Мы хотели посвятить тему этого номера животрепещущей проблеме, почему наши соотечественники (и, как выясняется, не только они) читают куда меньше, чем читали 20 — 30 лет назад, к каким сдвигам в культуре это уже привело и может еще привести и нельзя ли как-нибудь вернуться к прежнему «книжному» состоянию. Собрав материалы, мы увидели: они — о другом. Конечно, о чтении тоже, и слово это мелькает в текстах множество раз, но почти ни в одном из них оно не становится главным. Каждый из авторов собранных здесь статей главным почитал что-то свое, и для каждого чтение оставалось лишь инструментом или индикатором достижения этого главного.

Кажется, нам удалось с помощью наших авторов поговорить о крайне важных вещах, которые стоят за чтением и как-то с ним связаны.

О том, что смена носителей информации — свитков на книги, книг на компьютеры — существенно меняет наш образ жизни, но не меняет нас самих, нашу способность ставить индивидуальные цели и добиваться их, принимать решения, быстро реагировать на изменение ситуации. Нашу способность видеть целое и находить в нем свое место.

Некоторые авторы даже кощунственно предположили, что все эти способности не так уж прямо зависят от качества поглощаемых человеком художественных текстов — будь это книга, фильм или, смешно сказать, клип к песне.

Как говорят, был бы человек хороший.

Так что тут есть, над чем поломать голову.

А о чтении мы еще поговорим в другой раз.

Обязательно.

Роже Шартье

Читатели и чтение в эпоху электронных текстов

Говорят, что книга исчезает; я думаю, что это невозможно.

Хорхе Луис Борхес

* Роже Шартье (р. 1945) — французский историк, профессор Высшей школы исследований по общественным наукам (Париж, Франция) и Университета Пенсильвании (Филадельфия, США). Специалист по истории книги, чтения и книгоиздания. Автор фундаментальной «Истории французского книгоиздания» (т. 1—4, 1982—1986). На русском языке вышли его книги: «Культурные истоки Французской революции» (2001) и «Письменная культура и общество» (2006). Публикуемая статья — глава из последней книги. Печатается в сокращении.

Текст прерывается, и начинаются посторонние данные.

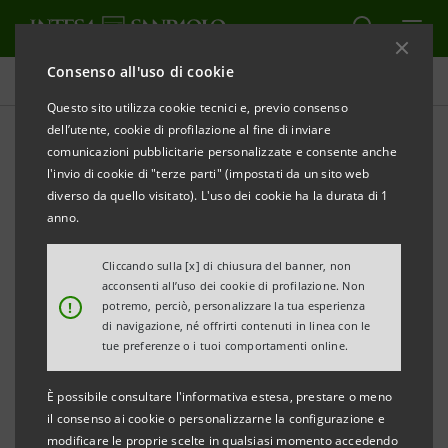
Consenso all'uso di cookie
Comunicati stampa
Questo sito utilizza cookie tecnici e, previo consenso
dell’utente, cookie di profilazione al fine di inviare
STAMPA
AGGIORNA
comunicazioni pubblicitarie personalizzate e consente anche
l'invio di cookie di "terze parti" (impostati da un sito web
“ORIZZONTI E SFIDE PER IL PORTO DI TRIESTE”
diverso da quello visitato). L'uso dei cookie ha la durata di 1
anno.
Cassa di Risparmio del Friuli Venezia Giulia
promuove un incontro aperto alla cittadinanza
Cliccando sulla [x] di chiusura del banner, non
acconsenti all’uso dei cookie di profilazione. Non
che vuole offrire spunti di riflessione sul futuro del
!
potremo, perciò, personalizzare la tua esperienza
porto di Trieste.
di navigazione, né offrirti contenuti in linea con le
tue preferenze o i tuoi comportamenti online.
Verrà presentato il report di SRM (Studi Ricerche
Mezzogiorno) su “Rischi e opportunità al centro del
È possibile consultare l'informativa estesa, prestare o meno
Mediterraneo” con un focus sul porto di Trieste
il consenso ai cookie o personalizzarne la configurazione e
modificare le proprie scelte in qualsiasi momento accedendo
Previsto l’intervento di Mariagrazia Santoro,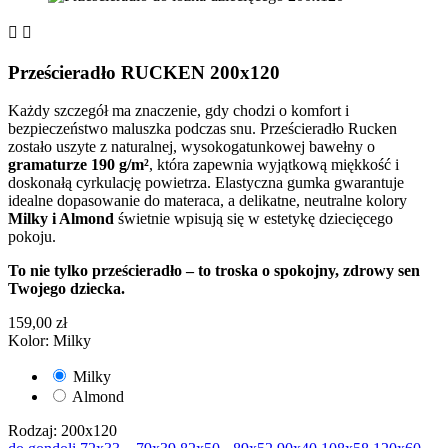


Prześcieradło RUCKEN 200x120
Każdy szczegół ma znaczenie, gdy chodzi o komfort i
bezpieczeństwo maluszka podczas snu. Prześcieradło Rucken
zostało uszyte z naturalnej, wysokogatunkowej bawełny o
gramaturze 190 g/m²
, która zapewnia wyjątkową miękkość i
doskonałą cyrkulację powietrza. Elastyczna gumka gwarantuje
idealne dopasowanie do materaca, a delikatne, neutralne kolory
Milky i Almond
świetnie wpisują się w estetykę dziecięcego
pokoju.
To nie tylko prześcieradło – to troska o spokojny, zdrowy sen
Twojego dziecka.
159,00 zł
Kolor: Milky
Milky
Almond
Rodzaj: 200x120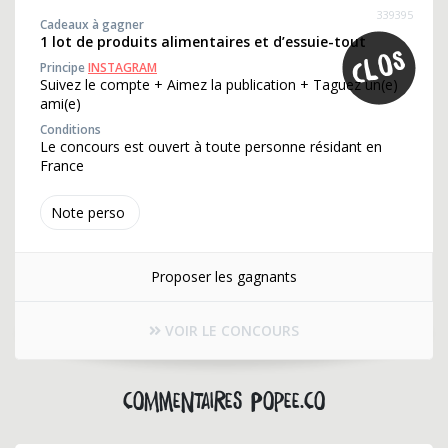
339395
Cadeaux à gagner
1 lot de produits alimentaires et d’essuie-tout
Principe
INSTAGRAM
Suivez le compte + Aimez la publication + Taguez un(e)
ami(e)
Conditions
Le concours est ouvert à toute personne résidant en
France
Note perso
Proposer les gagnants
VOIR LE CONCOURS
Commentaires popee.co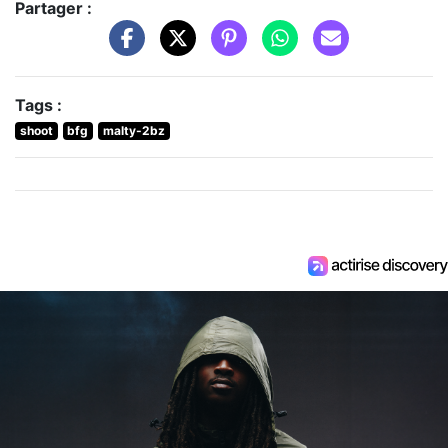
Partager :
Tags :
shoot
bfg
malty-2bz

Неужели книга уходит из нашей жизни? Забитые прилавки в книжных магазинах не должны, упорствуют интеллектуалы, вводить в заблуждение: привычная стопка переплетенных бумажных листов в обложке, известная нам под именем «книги», — сегодня уже совсем не то, чем была еще совсем недавно.

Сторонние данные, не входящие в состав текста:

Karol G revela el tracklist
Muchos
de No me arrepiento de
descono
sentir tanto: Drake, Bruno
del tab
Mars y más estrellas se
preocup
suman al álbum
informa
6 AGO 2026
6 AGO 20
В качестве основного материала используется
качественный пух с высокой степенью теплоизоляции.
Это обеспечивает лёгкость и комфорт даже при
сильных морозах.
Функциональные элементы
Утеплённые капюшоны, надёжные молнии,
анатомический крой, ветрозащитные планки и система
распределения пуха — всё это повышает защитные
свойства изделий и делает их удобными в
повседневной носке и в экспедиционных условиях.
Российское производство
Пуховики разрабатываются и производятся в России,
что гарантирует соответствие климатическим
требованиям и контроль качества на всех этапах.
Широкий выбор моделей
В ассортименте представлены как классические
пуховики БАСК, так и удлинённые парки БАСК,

Книга сдает культурные позиции.

Дело даже не в том, что ее вытесняют другие носители текстов (скажем, компьютер) или другие типы информации (скажем, визуальная).

Само чтение, говорят, становится другим — просто уже в силу того, что все эти носители текстов и информации присутствуют в культуре.

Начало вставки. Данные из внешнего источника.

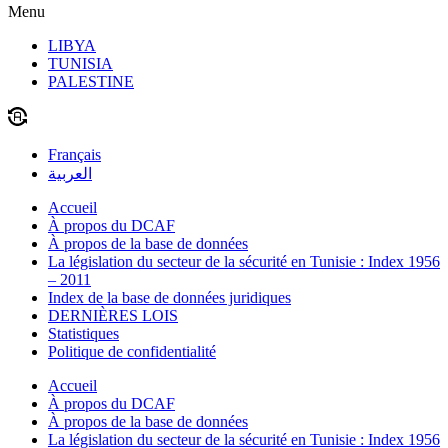
Menu
LIBYA
TUNISIA
PALESTINE
Français
العربية
Accueil
À propos du DCAF
À propos de la base de données
La législation du secteur de la sécurité en Tunisie : Index 1956
– 2011
Index de la base de données juridiques
DERNIÈRES LOIS
Statistiques
Politique de confidentialité
Accueil
À propos du DCAF
À propos de la base de données
La législation du secteur de la sécurité en Tunisie : Index 1956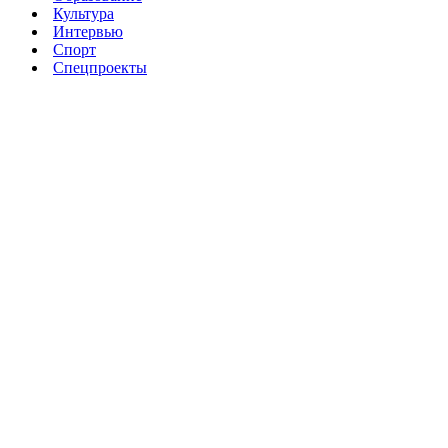
Культура
Интервью
Спорт
Спецпроекты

И что это значит для культуры?

А что — для читающего (или уже не читающего?) человека?

Правда ли, что происходят необратимые перемены? И насколько они катастрофичны? А может быть, напротив, они открывают перед нами новые возможности? 

Роже Шартье

В 1968 году Ролан Барт связал всемогущество читателя со смертью автора. Свергнутый с пьедестала языковой деятельностью, вернее, «множеством разных видов письма, происходящих из различных культур и вступающих друг с другом в отношения диалога, пародии, спора», автор уступал власть читателю — тому, кто сводил «воедино все те штрихи, что образуют письменность». Чтение становилось пространством, где множественный, подвижный, неустойчивый смысл «сводится воедино», где текст обретает значение.

Смерть читателя, новый облик книги

За актом о рождении читателя последовали выводы, напоминавшие скорее свидетельство о его смерти.

Во-первых, речь шла об изменениях читательских практик. С одной стороны, статистика опросов убедительно говорила если не о сокращении процента читателей в мире, то по крайней мере об уменьшении доли «серьезных читателей», особенно среди подростков. С другой, анализ издательской политики укрепил общую уверенность в том, что чтение переживает «кризис».

Смерть читателя и исчезновение чтения мыслятся как неизбежное следствие «экранной цивилизации». Возник экран нового типа: носитель текстов. Раньше книга, письменный текст, чтение противостояли экрану и изображению. Теперь у письменной культуры появился новый носитель, а у книги — новая форма.